Nel 2023, l’Italia sta affrontando un significativo aumento della pressione fiscale, un cambiamento che ha un impatto sostanziale sia sui cittadini che sulle aziende. Analizzando le varie fonti, possiamo delineare un quadro completo di questa situazione.
Prima di tutto, il peso delle tasse e dei contributi sociali in Italia è aumentato nel 2022, raggiungendo il 42,9% del Prodotto Interno Lordo (PIL), un leggero incremento rispetto al 42,8% del 2021. Questo colloca l’Italia al sesto posto in Europa per quanto riguarda il carico fiscale e contributivo complessivo, superata solamente da nazioni come Francia, Belgio e Austria.
Inoltre, a livello di entrate, l’analisi del Centro studi di Unimpresa mostra che lo Stato italiano prevede di incassare 50,6 miliardi di euro in più nel 2023 rispetto al 2022. Questo aumento sarà dovuto principalmente a un incremento delle imposte indirette (come l’IVA) e delle tasse a carico delle aziende (tra cui l’IRES e l’IRAP), oltre a un aumento dei contributi sociali e delle “altre entrate”. Tuttavia, è prevista anche una riduzione delle imposte su reddito e patrimonio (come l’IRPEF e l’IMU).
Interessante notare che, sebbene ci sia stato un aumento generale delle tasse in Italia, a livello dell’Organizzazione per la Cooperazione e lo Sviluppo Economico (OCSE) si è invece osservata una lieve contrazione del rapporto medio tasse/PIL, passando dal 34,2% nel 2021 al 34% nel 2022.

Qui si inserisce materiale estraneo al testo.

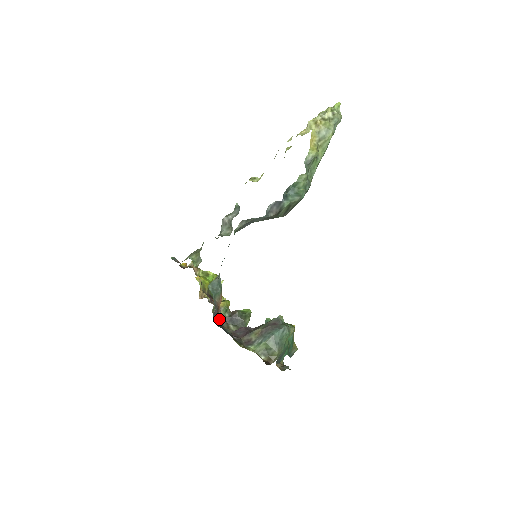
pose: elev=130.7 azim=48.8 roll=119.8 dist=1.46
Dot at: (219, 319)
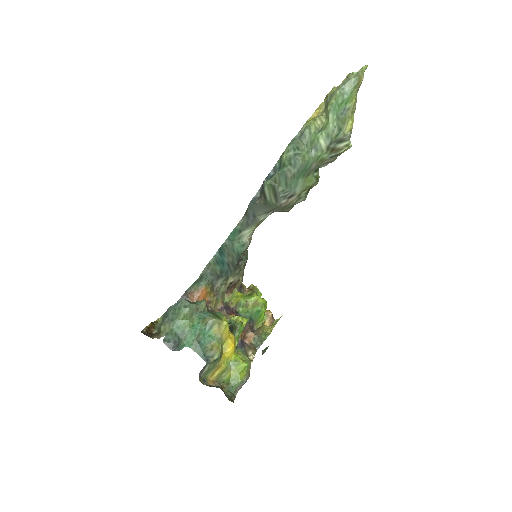
Dot at: occluded
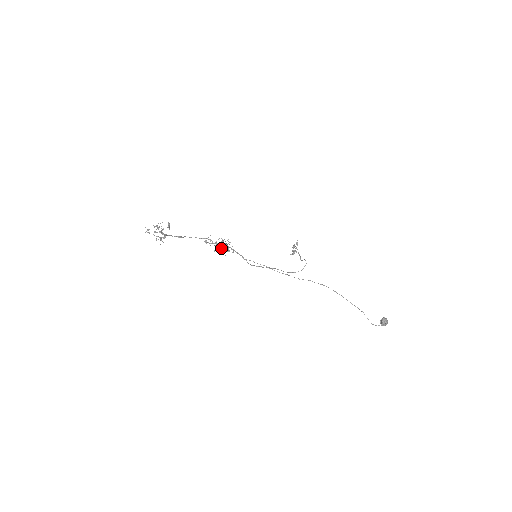
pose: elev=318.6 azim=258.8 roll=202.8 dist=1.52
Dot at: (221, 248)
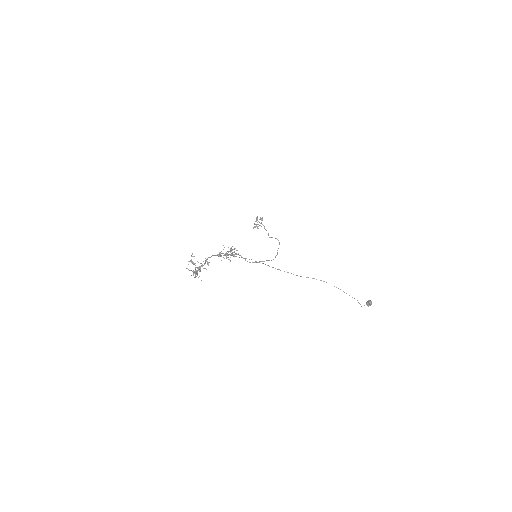
Dot at: occluded
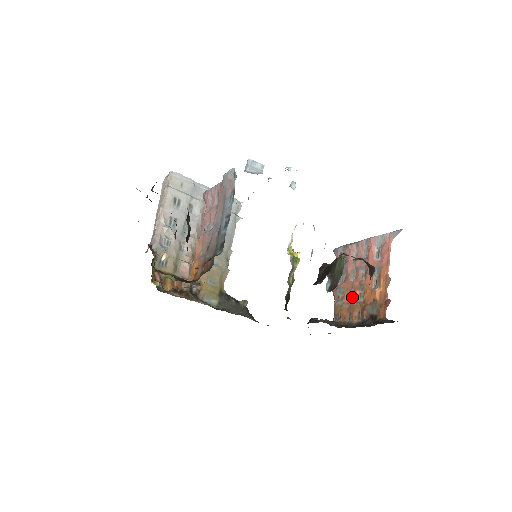
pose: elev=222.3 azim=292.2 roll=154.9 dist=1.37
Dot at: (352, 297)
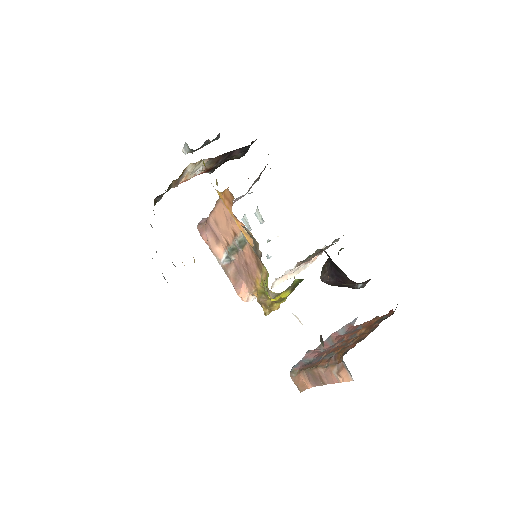
Dot at: (348, 343)
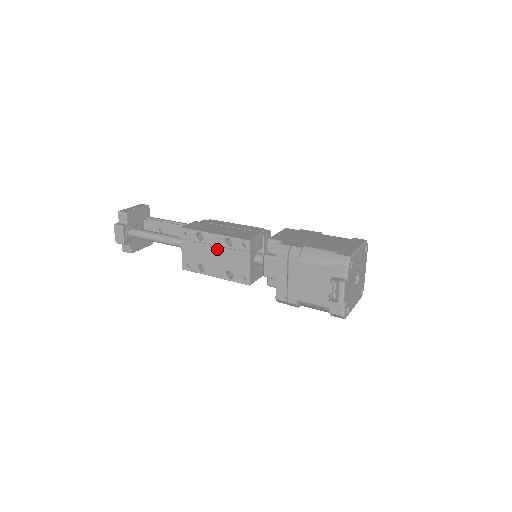
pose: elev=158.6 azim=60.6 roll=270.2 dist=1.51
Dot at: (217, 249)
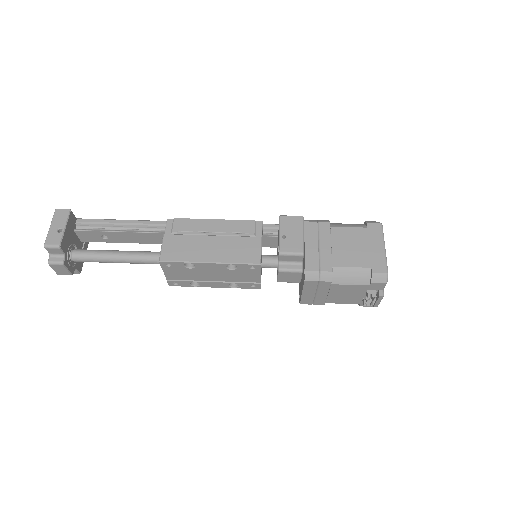
Dot at: (216, 271)
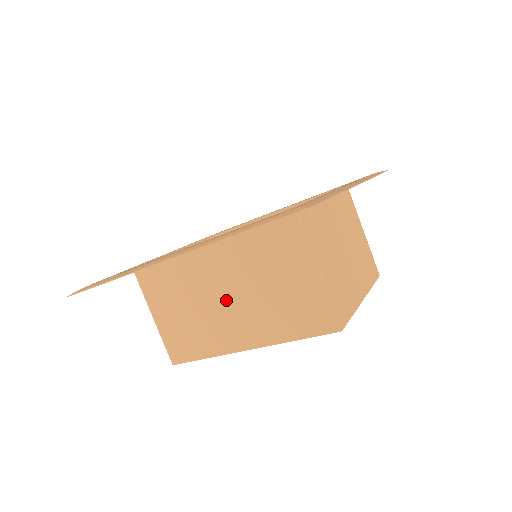
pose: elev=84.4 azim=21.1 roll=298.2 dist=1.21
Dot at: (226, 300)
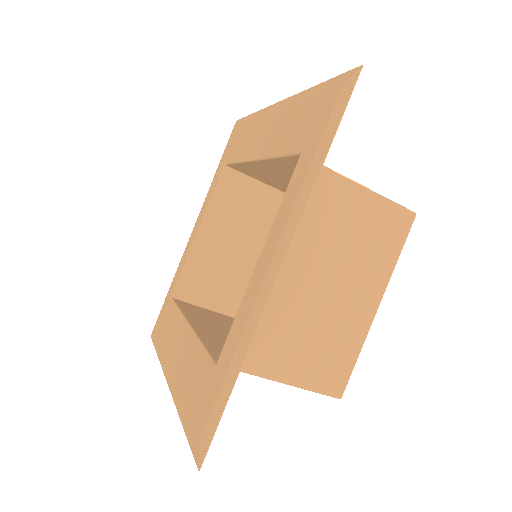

Uno degli aspetti più rilevanti di questo incremento fiscale è la previsione che nel 2023 si raggiungerà il picco del 50% di pressione fiscale, secondo i dati del Fondo Monetario Internazionale (FMI). Tuttavia, il FMI prevede anche un calo progressivo fino al 47,8% entro il 2028.
In conclusione, il 2023 rappresenta un anno di sfida per l’Italia in termini fiscali, con un aumento della pressione fiscale sia per i cittadini che per le aziende. Questo contesto richiederà una gestione attenta sia a livello individuale che aziendale, in un panorama europeo e globale in continuo cambiamento.